3.4.4 Evaluating a Workflow

Once the workflow is trained, you can evaluate its performance using the yardstick package, which provides a consistent set of functions for model evaluation. For instance, after fitting the workflow, you can generate predictions on a test set and calculate metrics such as accuracy, RMSE, or AUC.

library(yardstick)

# Generate predictions
predictions = predict(fitted_workflow, new_data = test_data)

# Evaluate the performance
accuracy(predictions, truth = test_data$outcome)

Here, the predict() function is used to generate predictions from the fitted workflow, and the accuracy() function is used to calculate the accuracy of the model’s predictions on the test data.

3.4.5 Workflow and Resampling

Workflows can also be integrated with resampling methods to evaluate the model’s performance across different subsets of the data.
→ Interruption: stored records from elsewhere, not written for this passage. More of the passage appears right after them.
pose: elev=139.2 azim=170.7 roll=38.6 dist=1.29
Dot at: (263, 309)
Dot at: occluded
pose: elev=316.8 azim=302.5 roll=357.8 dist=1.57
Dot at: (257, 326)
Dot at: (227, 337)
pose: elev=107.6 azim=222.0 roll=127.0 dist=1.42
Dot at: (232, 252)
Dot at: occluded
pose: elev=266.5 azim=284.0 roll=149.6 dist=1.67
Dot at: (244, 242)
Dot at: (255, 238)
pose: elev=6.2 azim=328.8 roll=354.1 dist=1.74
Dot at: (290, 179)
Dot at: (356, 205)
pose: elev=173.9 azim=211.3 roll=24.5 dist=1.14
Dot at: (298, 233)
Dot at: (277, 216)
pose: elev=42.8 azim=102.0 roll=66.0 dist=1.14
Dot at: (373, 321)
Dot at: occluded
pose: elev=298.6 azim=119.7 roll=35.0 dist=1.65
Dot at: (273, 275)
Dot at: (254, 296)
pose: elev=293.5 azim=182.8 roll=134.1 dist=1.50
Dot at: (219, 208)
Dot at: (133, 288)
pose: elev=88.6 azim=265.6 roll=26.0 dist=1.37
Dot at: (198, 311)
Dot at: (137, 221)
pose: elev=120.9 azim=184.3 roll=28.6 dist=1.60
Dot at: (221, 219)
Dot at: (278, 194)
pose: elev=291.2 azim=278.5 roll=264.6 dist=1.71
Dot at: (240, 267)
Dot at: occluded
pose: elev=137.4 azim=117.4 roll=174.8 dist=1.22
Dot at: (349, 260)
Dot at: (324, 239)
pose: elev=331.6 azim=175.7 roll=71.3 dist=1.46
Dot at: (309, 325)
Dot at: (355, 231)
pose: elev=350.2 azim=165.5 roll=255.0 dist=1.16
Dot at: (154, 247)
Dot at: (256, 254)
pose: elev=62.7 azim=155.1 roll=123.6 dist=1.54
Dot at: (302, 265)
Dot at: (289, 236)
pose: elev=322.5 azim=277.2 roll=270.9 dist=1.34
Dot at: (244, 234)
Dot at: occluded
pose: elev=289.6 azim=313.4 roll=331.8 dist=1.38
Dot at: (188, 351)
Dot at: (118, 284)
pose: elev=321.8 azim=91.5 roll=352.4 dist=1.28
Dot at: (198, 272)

For example, you can use rsample to perform cross-validation or bootstrapping and pass the resampled data to the workflow for evaluation.

library(rsample)

# Create a 5-fold cross-validation resampling object
cv_folds = vfold_cv(player_data, v = 5)

# Tune the workflow with cross-validation
tuned_workflow_cv = tune_grid(
  workflow_obj,
  resamples = cv_folds,
  grid = grid
)

This example uses vfold_cv() to create a cross-validation object, and the workflow is tuned using this resampling method to get a better estimate of the model’s performance across different data splits.

3.5 Concept Quiz

  1. True or False: The recipes package is designed to automate data preprocessing.

  2. What is the purpose of the step_normalize() function in the recipes package?

  3. Which of the following functions in the recipes package creates binary columns for categorical variables?

  4. What is the purpose of the tune_grid() function in tidymodels?

  5. Which package in tidymodels integrates the preprocessing and model specification steps into a single object?

  6. How do you apply the preprocessing steps defined in a recipe to a dataset in tidymodels?

  7. True or False: The workflow() function in tidymodels is used to fit a model to data.